Businesses in Africa face unprecedented levels of cyber-attacks, as global security vulnerabilities and threats against systems, applications, and personal networks have reached their highest-ever recorded level. This is part of the observations made by Cisco 2014 Annual Security Report which further notes that between 2012 and 2013, total global threat alerts increased by 14%. The study draws this from analyzing the information systems of 30 multi-nationals whose websites succumbed to watering hole attacks. Watering hole attacks take advantage of large websites by subverting the function of this portals and secretly downloading malware to a large audience.
“Organisations across the Middle East and Africa must realise that it is no longer if they will be targeted by cyber-attacks, but rather when,” says Sabrina Dar, Cisco General Manager. “Chief Information Security Officers face growing pressure to protect terabytes of data on an increasingly porous network, manage information safely especially on the cloud, and evaluate the risks of working with third-party vendors for specialised solutions – all in the wake of shrinking budgets and leaner IT teams.”
There is strong adoption of smart devices across Africa and the Middle East with the mobile device counting as the primary computing device for most people in these regions. Cisco projects the growth of mobile devices to go from 133 million in 2013 to 598 million in 2018. Cloud computing is also set to post the world’s-strongest cloud traffic growth rate from 17 exabytes in 2012 to 157 exabytes in 2017.

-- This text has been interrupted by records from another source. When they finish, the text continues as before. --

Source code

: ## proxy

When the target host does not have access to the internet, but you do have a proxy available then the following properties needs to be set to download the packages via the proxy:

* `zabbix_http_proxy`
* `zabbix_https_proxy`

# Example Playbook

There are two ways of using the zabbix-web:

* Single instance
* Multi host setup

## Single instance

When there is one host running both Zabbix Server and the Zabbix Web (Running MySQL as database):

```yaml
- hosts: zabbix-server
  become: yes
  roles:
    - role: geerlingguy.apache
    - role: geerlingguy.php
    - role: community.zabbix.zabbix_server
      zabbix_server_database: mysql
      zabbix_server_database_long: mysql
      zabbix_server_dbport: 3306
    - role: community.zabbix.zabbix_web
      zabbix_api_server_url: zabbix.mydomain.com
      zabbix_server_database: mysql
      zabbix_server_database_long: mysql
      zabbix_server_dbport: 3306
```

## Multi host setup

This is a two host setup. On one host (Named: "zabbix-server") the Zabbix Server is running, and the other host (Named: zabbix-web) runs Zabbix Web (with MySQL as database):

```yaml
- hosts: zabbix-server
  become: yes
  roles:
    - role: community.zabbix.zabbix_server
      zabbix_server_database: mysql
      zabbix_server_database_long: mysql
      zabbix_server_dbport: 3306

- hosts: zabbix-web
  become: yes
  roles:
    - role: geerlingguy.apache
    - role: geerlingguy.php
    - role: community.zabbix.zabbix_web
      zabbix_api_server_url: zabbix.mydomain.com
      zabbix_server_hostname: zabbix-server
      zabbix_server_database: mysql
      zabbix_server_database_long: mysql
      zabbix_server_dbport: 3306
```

The increasing mobility brings with it great impacts on the lives of people and businesses in Africa. But it also brings with it alot of business challenges, adding complexity to security threats and solutions is one of the critical issues that emerges with this trend. Attacks in this case have shifted from individual computers or devices to the Internet infrastructure. This are conducted by sophisticated malicious parties who aim for persistence in the enterprise IT infrastructure siphoning off huge amounts of data undetected.
Android and iOS which currently dominate the mobile market are now the some of the biggest targets of malware authors. This was among the observations highlighted in this year’s annual security report by Cisco. Virus creators levitate towards the most used systems in the market and when Windows XP was widely used, this was the system of choice – this cyberattacks have now moved to the mobile platform. The report also mentioned Java being the most frequently exploited programming language, and Multipurpose Trojans counting as the most frequently encountered Web-delivered malware.

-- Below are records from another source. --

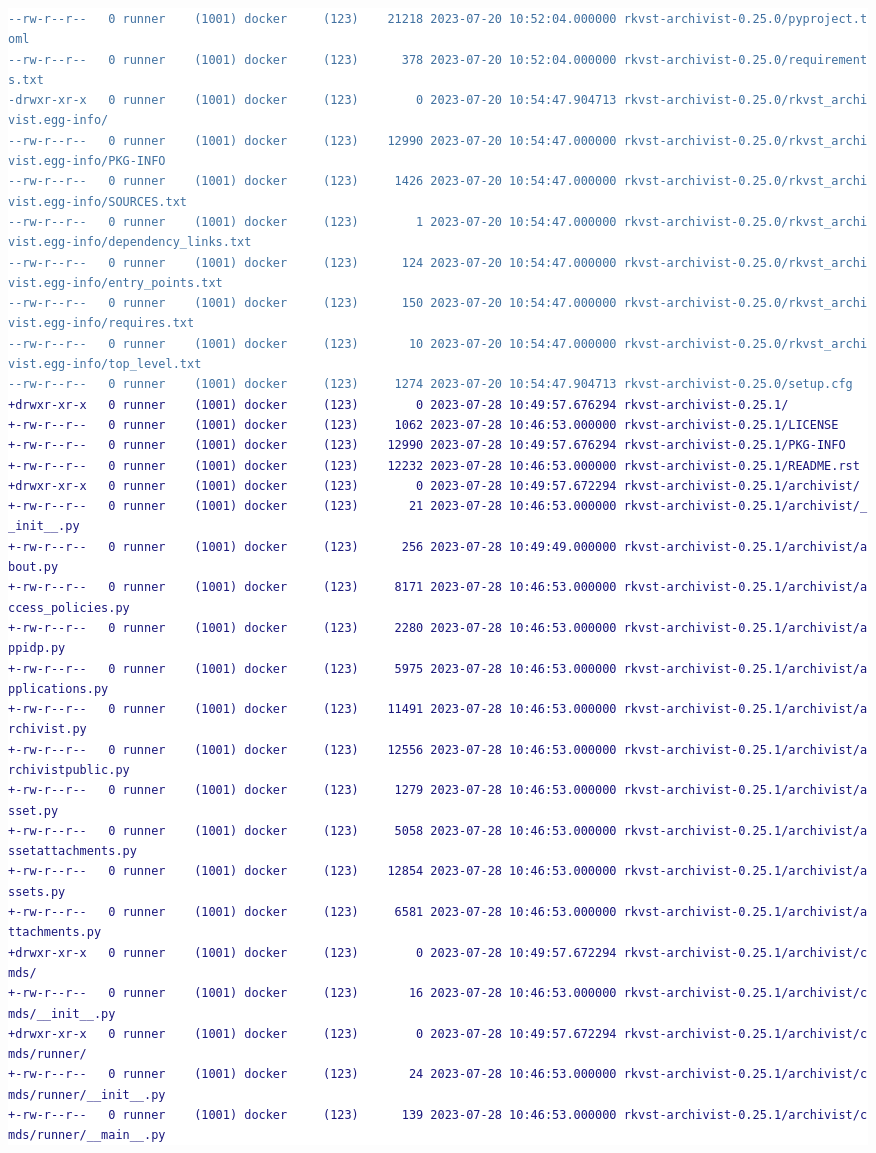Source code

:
 ```diff
--rw-r--r--   0 runner    (1001) docker     (123)    21218 2023-07-20 10:52:04.000000 rkvst-archivist-0.25.0/pyproject.toml
--rw-r--r--   0 runner    (1001) docker     (123)      378 2023-07-20 10:52:04.000000 rkvst-archivist-0.25.0/requirements.txt
-drwxr-xr-x   0 runner    (1001) docker     (123)        0 2023-07-20 10:54:47.904713 rkvst-archivist-0.25.0/rkvst_archivist.egg-info/
--rw-r--r--   0 runner    (1001) docker     (123)    12990 2023-07-20 10:54:47.000000 rkvst-archivist-0.25.0/rkvst_archivist.egg-info/PKG-INFO
--rw-r--r--   0 runner    (1001) docker     (123)     1426 2023-07-20 10:54:47.000000 rkvst-archivist-0.25.0/rkvst_archivist.egg-info/SOURCES.txt
--rw-r--r--   0 runner    (1001) docker     (123)        1 2023-07-20 10:54:47.000000 rkvst-archivist-0.25.0/rkvst_archivist.egg-info/dependency_links.txt
--rw-r--r--   0 runner    (1001) docker     (123)      124 2023-07-20 10:54:47.000000 rkvst-archivist-0.25.0/rkvst_archivist.egg-info/entry_points.txt
--rw-r--r--   0 runner    (1001) docker     (123)      150 2023-07-20 10:54:47.000000 rkvst-archivist-0.25.0/rkvst_archivist.egg-info/requires.txt
--rw-r--r--   0 runner    (1001) docker     (123)       10 2023-07-20 10:54:47.000000 rkvst-archivist-0.25.0/rkvst_archivist.egg-info/top_level.txt
--rw-r--r--   0 runner    (1001) docker     (123)     1274 2023-07-20 10:54:47.904713 rkvst-archivist-0.25.0/setup.cfg
+drwxr-xr-x   0 runner    (1001) docker     (123)        0 2023-07-28 10:49:57.676294 rkvst-archivist-0.25.1/
+-rw-r--r--   0 runner    (1001) docker     (123)     1062 2023-07-28 10:46:53.000000 rkvst-archivist-0.25.1/LICENSE
+-rw-r--r--   0 runner    (1001) docker     (123)    12990 2023-07-28 10:49:57.676294 rkvst-archivist-0.25.1/PKG-INFO
+-rw-r--r--   0 runner    (1001) docker     (123)    12232 2023-07-28 10:46:53.000000 rkvst-archivist-0.25.1/README.rst
+drwxr-xr-x   0 runner    (1001) docker     (123)        0 2023-07-28 10:49:57.672294 rkvst-archivist-0.25.1/archivist/
+-rw-r--r--   0 runner    (1001) docker     (123)       21 2023-07-28 10:46:53.000000 rkvst-archivist-0.25.1/archivist/__init__.py
+-rw-r--r--   0 runner    (1001) docker     (123)      256 2023-07-28 10:49:49.000000 rkvst-archivist-0.25.1/archivist/about.py
+-rw-r--r--   0 runner    (1001) docker     (123)     8171 2023-07-28 10:46:53.000000 rkvst-archivist-0.25.1/archivist/access_policies.py
+-rw-r--r--   0 runner    (1001) docker     (123)     2280 2023-07-28 10:46:53.000000 rkvst-archivist-0.25.1/archivist/appidp.py
+-rw-r--r--   0 runner    (1001) docker     (123)     5975 2023-07-28 10:46:53.000000 rkvst-archivist-0.25.1/archivist/applications.py
+-rw-r--r--   0 runner    (1001) docker     (123)    11491 2023-07-28 10:46:53.000000 rkvst-archivist-0.25.1/archivist/archivist.py
+-rw-r--r--   0 runner    (1001) docker     (123)    12556 2023-07-28 10:46:53.000000 rkvst-archivist-0.25.1/archivist/archivistpublic.py
+-rw-r--r--   0 runner    (1001) docker     (123)     1279 2023-07-28 10:46:53.000000 rkvst-archivist-0.25.1/archivist/asset.py
+-rw-r--r--   0 runner    (1001) docker     (123)     5058 2023-07-28 10:46:53.000000 rkvst-archivist-0.25.1/archivist/assetattachments.py
+-rw-r--r--   0 runner    (1001) docker     (123)    12854 2023-07-28 10:46:53.000000 rkvst-archivist-0.25.1/archivist/assets.py
+-rw-r--r--   0 runner    (1001) docker     (123)     6581 2023-07-28 10:46:53.000000 rkvst-archivist-0.25.1/archivist/attachments.py
+drwxr-xr-x   0 runner    (1001) docker     (123)        0 2023-07-28 10:49:57.672294 rkvst-archivist-0.25.1/archivist/cmds/
+-rw-r--r--   0 runner    (1001) docker     (123)       16 2023-07-28 10:46:53.000000 rkvst-archivist-0.25.1/archivist/cmds/__init__.py
+drwxr-xr-x   0 runner    (1001) docker     (123)        0 2023-07-28 10:49:57.672294 rkvst-archivist-0.25.1/archivist/cmds/runner/
+-rw-r--r--   0 runner    (1001) docker     (123)       24 2023-07-28 10:46:53.000000 rkvst-archivist-0.25.1/archivist/cmds/runner/__init__.py
+-rw-r--r--   0 runner    (1001) docker     (123)      139 2023-07-28 10:46:53.000000 rkvst-archivist-0.25.1/archivist/cmds/runner/__main__.py
```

Furthermore, the report indicates a shortage of more than 1 million security professionals across the globe in 2014, as most organisations do not have the people or systems to continuously monitor extended networks or detect infiltrations, and then apply protections, in a timely and effective manner.
Cisco is also dropping a new product in the market along cybersecurity lines, but this is done through Sourcefire – the creators of Snort. Sourcefire (a Cisco company) have fully integrated the Advanced Malware Protection solution into Cisco’s Content Security Portfolio of products, including Web, Email Security Appliances, and Cloud Web Security Service, to protect the more than 60 million enterprise and commercial users who use Content Security solutions. The product is built to detect and protect against cyber-attacks over a cloud platform.